Quanto ao seu ponto forte, não é possível ignorar a qualidade de algumas canções e as inserções na narrativa: títulos como “Mamma mia”, “Dancing queen” e “Voulez-vous” do grupo musical  ABBA, têm boa energia e são conduzidas numa coreografia de escala contagiante pela diretora Phyllida Lloyd, também responsável pela direção da peça homônima na Broadway . Outras, entretanto, surgem deslocadas dentro da produção e pecam, ou por seus poucos dotes estéticos, ou pelos momentos inapropriados de suas apresentações (por exemplo, em “Our last summer” e “Super trouper”, canções que não pontuam os sentimentos dos personagens porque simplesmente substituem preguiçosamente os diálogos).

A cineasta também abraça excessos bregas na filmagem das sequências musicais (especialmente quando os figurantes interagem entre si ou com os protagonistas), ainda que tais instantes não sejam sua maior falha. A dificuldade de trabalhar o elenco numeroso que tem em mãos e de costurar seus arcos dramáticos é o que mais incomoda. Além disso, ela se sabota ao desperdiçar tantos momentos para filmar os cenários paradisíacos da Grécia com a insistência no uso do chroma key (algumas sequências são filmadas em locações com belos planos gerais, porém são poucas).

Quando se trata do elenco, os maiores elogios recaem para a sempre competente Meryl Streep: ela transmite uma personalidade jovial e de grande energia através dos movimentos corporais, além de apresentar registro vocal afinado e presença cênica importantes para os números musicais. Já Amanda Seyfried alterna entre bons e maus momentos: quando atua de modo histriônico com tantos gritos e saltos deixa a desejar e cai numa caricatura; quando atua a partir das sutilezas de gestos e expressões, principalmente na relação com Donna, mostra mais recursos dramáticos.

As duas atrizes são comprometidas pela composição das personagens pelo roteiro. Donna sofre alterações constantes de personalidade que criam duas mulheres absolutamente conflitantes e problemáticas dentro de uma só: por vezes, é forte e independente capaz de levar sua própria vida, já em outras, acredita que precisa de um homem para o sustento de seu hotel e de sua vida e recebe críticas por ter se relacionado com três homens num breve período. E Sophie deveria ser retratada como uma jovem ainda indecisa sobre seu futuro e se questionando sobre as escolhas que fez, mas tem esse arco introduzido apenas nos 45 minutos finais da projeção com duas discussões abruptas com sua mãe e seu noivo.

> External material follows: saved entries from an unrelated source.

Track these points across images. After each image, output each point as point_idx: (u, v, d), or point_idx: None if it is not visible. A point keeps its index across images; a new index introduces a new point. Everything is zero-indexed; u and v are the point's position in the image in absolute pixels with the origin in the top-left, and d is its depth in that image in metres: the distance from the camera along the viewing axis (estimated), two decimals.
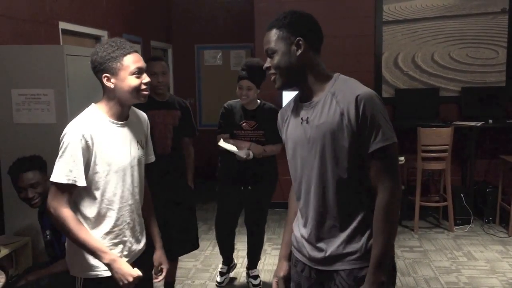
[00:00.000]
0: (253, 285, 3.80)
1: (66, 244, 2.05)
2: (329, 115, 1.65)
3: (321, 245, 1.72)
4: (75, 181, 1.85)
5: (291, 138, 1.78)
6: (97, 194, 1.93)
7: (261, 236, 3.84)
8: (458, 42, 5.48)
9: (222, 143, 3.39)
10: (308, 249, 1.77)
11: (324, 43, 1.76)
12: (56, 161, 1.87)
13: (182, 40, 7.16)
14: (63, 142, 1.87)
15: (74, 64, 3.26)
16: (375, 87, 5.43)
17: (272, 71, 1.73)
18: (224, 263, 3.88)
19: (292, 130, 1.78)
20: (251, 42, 6.05)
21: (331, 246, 1.70)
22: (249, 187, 3.57)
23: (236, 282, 3.93)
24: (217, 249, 4.25)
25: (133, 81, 1.91)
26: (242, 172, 3.50)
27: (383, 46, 5.57)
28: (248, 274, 3.87)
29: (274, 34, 1.70)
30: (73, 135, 1.86)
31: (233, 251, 3.89)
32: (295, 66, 1.69)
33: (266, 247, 4.60)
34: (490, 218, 5.10)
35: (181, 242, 3.39)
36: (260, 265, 4.13)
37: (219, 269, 3.90)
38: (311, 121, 1.69)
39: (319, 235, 1.73)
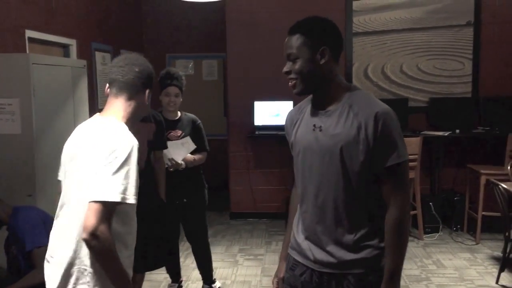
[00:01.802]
0: None
1: (94, 270, 1.72)
2: (345, 126, 1.65)
3: (329, 248, 1.71)
4: (127, 198, 1.67)
5: (300, 143, 1.77)
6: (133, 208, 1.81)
7: (207, 250, 3.71)
8: (425, 53, 5.60)
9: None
10: (314, 251, 1.75)
11: None
12: (106, 177, 1.65)
13: (153, 49, 7.10)
14: (117, 157, 1.67)
15: (40, 73, 3.19)
16: None
17: (293, 75, 1.71)
18: (173, 281, 3.77)
19: (302, 134, 1.77)
20: (223, 52, 6.05)
21: (340, 251, 1.70)
22: (184, 200, 3.51)
23: None
24: (188, 261, 4.20)
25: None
26: (175, 186, 3.43)
27: (353, 57, 5.65)
28: None
29: (297, 39, 1.67)
30: (130, 147, 1.71)
31: (179, 268, 3.77)
32: (318, 74, 1.69)
33: (238, 258, 4.57)
34: (458, 226, 5.20)
35: (156, 257, 3.25)
36: (232, 276, 4.09)
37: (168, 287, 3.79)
38: (324, 130, 1.69)
39: (326, 239, 1.72)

A caricatura e a superficialidade são os traços característicos dos outros personagens, problemas pelos quais os atores não tem a menor culpa. Christine Baranski e Julie Walters, vivendo as amigas de Donna, Tanya e Rosie, poderiam ser alívios cômicos se não fossem somente os estereótipos das peruas atrapalhadas. Pierce Brosnan, Colin Firth e Stellan Skarsgard, respectivamente vivendo Sam, Harry e Bill, são os três ex-namorados de Donna que não possuem qualquer característica marcante que os faça serem lembrados, mal tendo espaço de tela para aceitarmos o antigo relacionamento com Donna. Além disso, os três atores ainda passam por momentos vergonhosos cantando nas performances musicais.

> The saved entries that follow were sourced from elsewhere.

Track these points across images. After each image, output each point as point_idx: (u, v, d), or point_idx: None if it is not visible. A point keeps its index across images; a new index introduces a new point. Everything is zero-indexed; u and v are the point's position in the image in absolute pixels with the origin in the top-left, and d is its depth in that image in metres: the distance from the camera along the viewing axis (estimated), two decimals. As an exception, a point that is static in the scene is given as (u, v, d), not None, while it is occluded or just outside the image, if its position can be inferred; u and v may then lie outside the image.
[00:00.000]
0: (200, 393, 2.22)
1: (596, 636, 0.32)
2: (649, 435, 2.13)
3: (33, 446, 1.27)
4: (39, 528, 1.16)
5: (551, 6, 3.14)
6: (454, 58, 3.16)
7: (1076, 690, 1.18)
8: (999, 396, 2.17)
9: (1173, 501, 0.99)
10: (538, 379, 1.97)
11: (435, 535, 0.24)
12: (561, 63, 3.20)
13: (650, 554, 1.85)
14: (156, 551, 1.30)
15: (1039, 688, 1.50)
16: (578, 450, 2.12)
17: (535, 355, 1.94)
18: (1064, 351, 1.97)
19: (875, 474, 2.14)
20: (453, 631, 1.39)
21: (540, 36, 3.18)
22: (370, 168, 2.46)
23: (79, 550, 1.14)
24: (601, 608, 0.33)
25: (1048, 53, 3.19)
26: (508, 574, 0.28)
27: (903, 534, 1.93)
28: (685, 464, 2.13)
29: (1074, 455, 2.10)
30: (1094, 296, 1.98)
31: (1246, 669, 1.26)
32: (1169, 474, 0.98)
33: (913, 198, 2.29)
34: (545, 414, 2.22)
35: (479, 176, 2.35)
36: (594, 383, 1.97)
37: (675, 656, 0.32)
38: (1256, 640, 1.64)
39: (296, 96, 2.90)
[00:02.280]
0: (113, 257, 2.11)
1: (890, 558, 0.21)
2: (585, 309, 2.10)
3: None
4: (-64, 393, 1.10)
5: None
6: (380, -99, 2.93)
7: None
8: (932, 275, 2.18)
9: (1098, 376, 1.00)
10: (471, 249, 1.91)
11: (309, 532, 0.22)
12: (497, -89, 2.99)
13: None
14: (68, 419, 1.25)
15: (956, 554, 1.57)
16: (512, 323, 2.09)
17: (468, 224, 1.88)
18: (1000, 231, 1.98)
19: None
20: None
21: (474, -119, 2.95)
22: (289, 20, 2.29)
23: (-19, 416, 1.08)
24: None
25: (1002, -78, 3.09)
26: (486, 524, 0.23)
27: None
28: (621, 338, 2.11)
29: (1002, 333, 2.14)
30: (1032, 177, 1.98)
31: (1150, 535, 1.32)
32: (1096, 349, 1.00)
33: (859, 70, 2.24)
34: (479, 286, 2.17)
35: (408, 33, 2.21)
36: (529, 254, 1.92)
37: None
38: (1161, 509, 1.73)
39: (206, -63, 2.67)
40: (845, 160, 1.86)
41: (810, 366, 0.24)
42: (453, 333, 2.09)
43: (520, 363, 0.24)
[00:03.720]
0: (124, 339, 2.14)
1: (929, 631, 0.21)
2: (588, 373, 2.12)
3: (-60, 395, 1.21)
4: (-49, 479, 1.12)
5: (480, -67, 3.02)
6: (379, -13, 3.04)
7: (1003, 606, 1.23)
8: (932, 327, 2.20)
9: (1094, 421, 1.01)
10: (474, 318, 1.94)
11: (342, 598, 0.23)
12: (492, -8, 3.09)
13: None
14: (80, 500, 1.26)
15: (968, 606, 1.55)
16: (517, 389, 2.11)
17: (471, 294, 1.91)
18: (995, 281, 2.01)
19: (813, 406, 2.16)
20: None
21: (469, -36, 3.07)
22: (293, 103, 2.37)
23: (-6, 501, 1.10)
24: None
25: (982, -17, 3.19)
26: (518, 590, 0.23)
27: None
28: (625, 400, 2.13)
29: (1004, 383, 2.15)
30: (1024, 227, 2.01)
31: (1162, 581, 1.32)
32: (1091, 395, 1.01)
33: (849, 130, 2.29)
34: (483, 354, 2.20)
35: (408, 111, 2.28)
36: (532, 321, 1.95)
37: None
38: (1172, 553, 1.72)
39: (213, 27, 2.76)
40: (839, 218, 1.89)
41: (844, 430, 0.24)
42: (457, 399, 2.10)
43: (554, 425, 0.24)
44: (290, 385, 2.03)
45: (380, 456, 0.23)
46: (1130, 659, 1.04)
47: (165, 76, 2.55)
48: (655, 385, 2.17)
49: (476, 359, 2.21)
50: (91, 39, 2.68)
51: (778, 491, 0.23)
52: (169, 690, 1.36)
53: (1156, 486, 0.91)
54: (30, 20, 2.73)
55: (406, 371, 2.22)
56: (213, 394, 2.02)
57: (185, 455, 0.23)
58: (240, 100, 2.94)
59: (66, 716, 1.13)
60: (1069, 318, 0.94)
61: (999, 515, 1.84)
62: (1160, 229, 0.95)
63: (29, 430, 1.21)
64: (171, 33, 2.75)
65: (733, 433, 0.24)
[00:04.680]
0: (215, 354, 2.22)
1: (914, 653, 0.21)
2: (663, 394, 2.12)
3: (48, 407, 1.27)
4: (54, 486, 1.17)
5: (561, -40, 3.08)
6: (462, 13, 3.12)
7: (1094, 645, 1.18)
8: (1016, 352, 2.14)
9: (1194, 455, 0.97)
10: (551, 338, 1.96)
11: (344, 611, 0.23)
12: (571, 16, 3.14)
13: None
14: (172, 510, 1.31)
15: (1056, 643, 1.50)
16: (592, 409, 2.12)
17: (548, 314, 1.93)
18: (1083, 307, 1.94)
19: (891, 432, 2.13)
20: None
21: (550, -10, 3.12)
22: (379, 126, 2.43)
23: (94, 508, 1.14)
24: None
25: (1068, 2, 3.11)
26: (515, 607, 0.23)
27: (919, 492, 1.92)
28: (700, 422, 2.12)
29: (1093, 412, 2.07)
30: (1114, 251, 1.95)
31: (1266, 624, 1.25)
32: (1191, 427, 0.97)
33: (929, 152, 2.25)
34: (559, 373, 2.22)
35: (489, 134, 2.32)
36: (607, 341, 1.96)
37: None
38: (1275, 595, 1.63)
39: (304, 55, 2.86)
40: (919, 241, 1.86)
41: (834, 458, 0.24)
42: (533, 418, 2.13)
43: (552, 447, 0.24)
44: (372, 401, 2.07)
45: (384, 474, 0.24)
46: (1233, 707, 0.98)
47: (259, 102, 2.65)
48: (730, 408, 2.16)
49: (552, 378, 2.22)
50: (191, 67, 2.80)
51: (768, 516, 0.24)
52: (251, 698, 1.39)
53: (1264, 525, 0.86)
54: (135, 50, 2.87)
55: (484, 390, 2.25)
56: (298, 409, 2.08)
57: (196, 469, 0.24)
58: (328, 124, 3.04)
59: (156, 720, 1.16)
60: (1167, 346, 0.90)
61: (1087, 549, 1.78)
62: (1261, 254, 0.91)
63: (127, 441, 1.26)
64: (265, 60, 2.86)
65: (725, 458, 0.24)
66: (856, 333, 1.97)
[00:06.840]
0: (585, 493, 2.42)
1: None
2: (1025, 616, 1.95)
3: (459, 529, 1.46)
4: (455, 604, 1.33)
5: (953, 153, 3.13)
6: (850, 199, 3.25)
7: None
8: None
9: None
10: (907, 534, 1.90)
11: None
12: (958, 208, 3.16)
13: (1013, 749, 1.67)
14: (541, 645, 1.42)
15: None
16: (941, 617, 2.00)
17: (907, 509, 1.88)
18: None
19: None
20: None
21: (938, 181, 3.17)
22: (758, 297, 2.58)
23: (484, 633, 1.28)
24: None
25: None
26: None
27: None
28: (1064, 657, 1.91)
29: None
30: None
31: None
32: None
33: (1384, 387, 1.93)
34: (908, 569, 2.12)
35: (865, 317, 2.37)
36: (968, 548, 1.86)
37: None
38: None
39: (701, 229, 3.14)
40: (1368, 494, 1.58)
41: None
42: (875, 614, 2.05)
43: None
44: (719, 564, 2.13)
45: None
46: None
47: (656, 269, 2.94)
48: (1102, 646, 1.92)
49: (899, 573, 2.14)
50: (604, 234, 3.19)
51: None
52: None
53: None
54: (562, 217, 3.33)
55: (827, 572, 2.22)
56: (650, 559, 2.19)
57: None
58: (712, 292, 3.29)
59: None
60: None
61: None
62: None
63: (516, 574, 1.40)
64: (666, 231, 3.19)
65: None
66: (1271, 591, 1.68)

Ao término de “Mamma Mia!”, impressões ruins podem tomar conta do público por mais que as canções utilizadas tenham suas qualidades e sejam bem coreografadas. Um sentimento revelador de como esquetes musicais eficientes, personagens e roteiros paupérrimos e um tom geral de excessos cafonas não são suficientes para produzir um bom filme.